Saved by faithful
Pride of Mexborough... those old Yorkshire piggy banks much used by Methodists of old are now worth a small fortune, writes John Vincent.
John Wesley, evangelist and founder of the Methodist Church, was a great believer in thrift. “Make all you can, save all you can, give all you can,” he used to say. The virtue so highly prized by Wesley could help explain the popularity during the 18th century and beyond of the ceramic money box or piggy bank. Some of the finest British specimens come from Yorkshire... and, almost certainly, Mexborough, the industrial town known in the 19th century for coal mining, quarrying and brickworks but also for its potteries and strong Methodist and Wesleyan beliefs.
The town on the north side of the Don was home to several Methodist and Wesleyan chapels and at least three ceramics factories: Old Pottery, Rock Pottery and James Emery’s Pottery.
One of them almost certainly made the highly collectable money boxes based on a Wesleyan chapel in Bank Street, Mexborough. Each box shows the building flanked by a pair of oversized garlanded cherubs.
Antique English pottery specialist John Howard, who was himself introduced to Methodism as a child by his grandparents in Wales, has tracked down many over the years and nowadays they fetch from £900-£1,850 each. He says positive attribution to a particular pottery was impossible because, infuriatingly, they never have a maker’s mark or Mexborough in the title inscription. One clue, though, is that the chapel stood opposite the Rock Pottery.

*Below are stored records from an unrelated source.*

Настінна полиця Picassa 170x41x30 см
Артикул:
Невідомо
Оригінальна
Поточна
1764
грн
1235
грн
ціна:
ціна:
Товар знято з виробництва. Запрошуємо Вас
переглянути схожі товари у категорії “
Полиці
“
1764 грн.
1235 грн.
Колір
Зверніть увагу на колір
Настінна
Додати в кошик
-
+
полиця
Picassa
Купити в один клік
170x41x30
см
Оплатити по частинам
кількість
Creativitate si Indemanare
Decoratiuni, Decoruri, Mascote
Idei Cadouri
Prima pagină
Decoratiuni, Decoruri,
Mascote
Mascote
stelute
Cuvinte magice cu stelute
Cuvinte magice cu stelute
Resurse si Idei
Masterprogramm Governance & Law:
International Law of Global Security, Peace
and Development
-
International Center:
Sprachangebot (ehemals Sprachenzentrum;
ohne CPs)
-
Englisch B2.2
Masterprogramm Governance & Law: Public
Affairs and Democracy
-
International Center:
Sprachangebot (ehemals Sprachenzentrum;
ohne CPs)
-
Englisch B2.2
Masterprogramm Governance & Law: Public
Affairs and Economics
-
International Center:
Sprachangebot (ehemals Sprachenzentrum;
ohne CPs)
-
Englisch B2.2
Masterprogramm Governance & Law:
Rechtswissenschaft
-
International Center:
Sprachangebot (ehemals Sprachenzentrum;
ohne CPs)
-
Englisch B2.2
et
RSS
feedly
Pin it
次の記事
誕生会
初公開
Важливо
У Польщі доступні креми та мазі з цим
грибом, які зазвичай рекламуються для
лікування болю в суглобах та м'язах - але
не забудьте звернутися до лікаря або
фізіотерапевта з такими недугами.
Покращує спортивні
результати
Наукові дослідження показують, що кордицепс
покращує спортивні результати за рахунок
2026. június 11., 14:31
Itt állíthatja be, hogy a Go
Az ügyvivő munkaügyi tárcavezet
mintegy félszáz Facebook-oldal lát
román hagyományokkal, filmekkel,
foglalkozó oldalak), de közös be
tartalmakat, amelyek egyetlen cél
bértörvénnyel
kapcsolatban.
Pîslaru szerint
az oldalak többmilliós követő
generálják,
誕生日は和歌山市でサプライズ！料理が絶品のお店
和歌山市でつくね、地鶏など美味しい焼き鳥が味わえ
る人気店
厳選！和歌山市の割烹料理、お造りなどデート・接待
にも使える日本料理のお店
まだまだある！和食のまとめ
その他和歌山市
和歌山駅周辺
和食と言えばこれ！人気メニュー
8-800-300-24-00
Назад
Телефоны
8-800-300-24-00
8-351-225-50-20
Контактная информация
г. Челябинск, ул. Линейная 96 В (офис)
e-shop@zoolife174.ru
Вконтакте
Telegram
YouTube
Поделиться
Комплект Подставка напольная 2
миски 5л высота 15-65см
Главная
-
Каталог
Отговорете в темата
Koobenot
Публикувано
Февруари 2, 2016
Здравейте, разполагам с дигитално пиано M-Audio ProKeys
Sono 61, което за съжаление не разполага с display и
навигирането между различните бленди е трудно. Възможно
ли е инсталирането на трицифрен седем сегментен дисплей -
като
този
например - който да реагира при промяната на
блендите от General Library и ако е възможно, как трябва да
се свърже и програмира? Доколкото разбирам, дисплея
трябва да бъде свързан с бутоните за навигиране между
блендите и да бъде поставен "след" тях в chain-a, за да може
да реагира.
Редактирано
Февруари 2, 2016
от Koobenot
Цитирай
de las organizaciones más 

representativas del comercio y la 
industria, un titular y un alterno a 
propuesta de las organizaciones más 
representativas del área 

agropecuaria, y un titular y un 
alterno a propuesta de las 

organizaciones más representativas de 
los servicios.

“It is a reasonable assumption that they represent the Bank Street Chapel with its stylized windows, doors and distinctive wide chimneys,” Mr Howard says. “Definite proof is elusive but, for me, they will always be Mexborough Wesleyan
Chapel money boxes. The building still exists but is now a fast-food takeaway. How times have changed...”
The boxes – frequently made to commemorate Christenings or births – sometimes bear the words “Wesleyan Chapel” or “Saving Bank” and frequently the names of recipients. One he sold recently was emblazoned: “Maria Barker, Pontefract, 1844”. Others bore legends such as “John Henry Hopkins, 1839”, “Elizabeth Kay, 1850” and “William Lockel”.
Mr Howard is currently offering a 10.5in-high Yorkshire Prattware bust of the Rev John Wesley, who travelled an extraordinary 250,000 miles on horseback and preached 40,000 sermons. By the time he died in 1791, aged 88, he was described as “the best-loved
man in England”. Priced at £1,200, the pottery bust bears an offbeat touch which only adds to its charm: the evangelist’s surname was misspelt and the painter forced into a somewhat clumsy correction.
Finally, an anecdote. When I mentioned that I had owned since childhood a politically incorrect castiron mechanical money box in the form of a caricature black man in a red jacket, known in those days as Jolly Sambo, Mr Howard said he had once taken a ceramic version to a New York antiques fair.
A white woman embarrassed him by loudly condemning his exhibit as racist. Just then, in strolled an elegant black woman, who witnessed the rant, paid Mr Howard the $1,400 asking price for the money box and, turning to the protester, said: “Us black folks now buy what you white folks used to like to buy.”
Then she left with the words: “You may have heard of my husband...Harry Belafonte.”